観たのは『トウキョウソナタ』だったのですが、
ここまで普通災難が降ってはこないでしょう、というくらい
クライマックスにいたるまで徹底的な破壊ぶりでしたが、
問題がこの家庭に凝縮されすぎているだけで、
みんなとってもいい人だったり、いい子だったりするのでした。
(小学校の担任は人格的に先生に向いてないと思いましたが。

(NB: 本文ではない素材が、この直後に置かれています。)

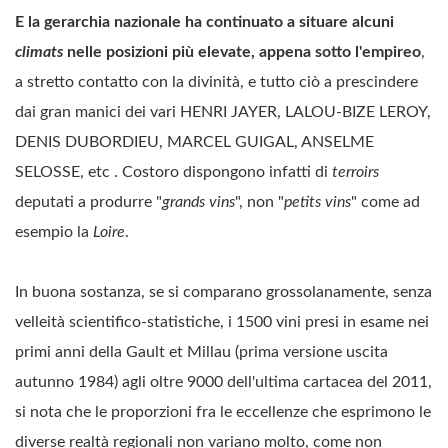
E la gerarchia nazionale ha continuato a situare alcuni
climats
nelle posizioni più elevate, appena sotto l'empireo
,
a stretto contatto con la divinità, e tutto ciò a prescindere
dai gran manici dei vari HENRI JAYER, LALOU-BIZE LEROY,
DENIS DUBORDIEU, MARCEL GUIGAL, ANSELME
SELOSSE, etc . Costoro dispongono infatti di
terroirs
deputati a produrre "
grands vins
", non "
petits vins
" come ad
esempio la
Loire
.
In buona sostanza, se si comparano grossolanamente, senza
velleità scientifico-statistiche, i 1500 vini presi in esame nei
primi anni della Gault et Millau (prima versione uscita
autunno 1984) agli oltre 9000 dell'ultima cartacea del 2011,
si nota che le proporzioni fra le eccellenze che esprimono le
diverse realtà regionali non variano molto, come non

)
ほんとに出来すぎ君と言ってもいいくらいで、
こんないい子はそうそういない気がします。
誰もが皆、もう一言話し合えばいいところを黙ってしまうので
そのへんに問題が集中していて
かなりもどかしさを感じましたけど。
そして息子たちは
本当にお母さんが大好きなんだなあと思いましたが、
こんな素敵なお母さんなら
男の子にとっては一生の恋人でも仕方ないかと
妙な納得をしておりました。
リストラされたお父さんにしても
個人(人)のモンダイというよりも社会のモンダイで、
会社社会では目先のコストを下げるという名目で
結局全ての質を落として
貴重な人材をどんどん使い捨ててスクラップにしてしまうという
大変な無駄遣いをした挙句に
結局薄っぺらでつまらないものになり下がっている現実を
改めて目にさせられました。
また子どもたちはなんでも手に入る環境にあるようで
実は価値をおける場所やモノを見つけられず
必要な情報や知恵を与えられることなく
精神的にも現実でもさ迷うことを余議なくされているようです。
そんな感じで、
お話が進むにつれ
じわじわと締め付けられるような重い現実を次々に喰らうのですが、
語りはあくまでたんたんと静かで優しいのです。
「お母さん」の小泉今日子さんに救われるところもあり、
無口で優しいけど結構ストレートな次男君が
とてもいい感じでした。
中盤からいきなり登場した
とても芝居の濃い人(役所広司)にはびっくりしましたけど、
いちばん笑いを取ったのが彼というのも
悲しすぎるかもしれないなあ・・・と思いました。
かくて家族がここまでばらばらになってしまったところで
再生するのかな・・・と思っていましたが、
ラストはえーと、結構涙腺に来ました。
静かです、美しいです。
ある種なんの変哲もないのですが、
胸が震えました。
公開中ですのでこれ以上は控えます。
淡々としていてバランスのよい作品でした。
役者さんたちも皆いい感じでした。
個人的にはお母さんと次男が良かったです~。


その小泉今日子さんですが、
先日本屋で特集記事を見つけてぱらぱらと見たところ、
こちらは『グーグーも猫である』関連記事のようで、
グーグーの監督はじめ小泉さんも皆さんも
大島弓子の大ファンだ、と書いてあったように思います。
SWITCH
なんとなく納得し、嬉しくもなりました。
またあらためて雑誌をゲットしに行こうかなと思っております(^^)。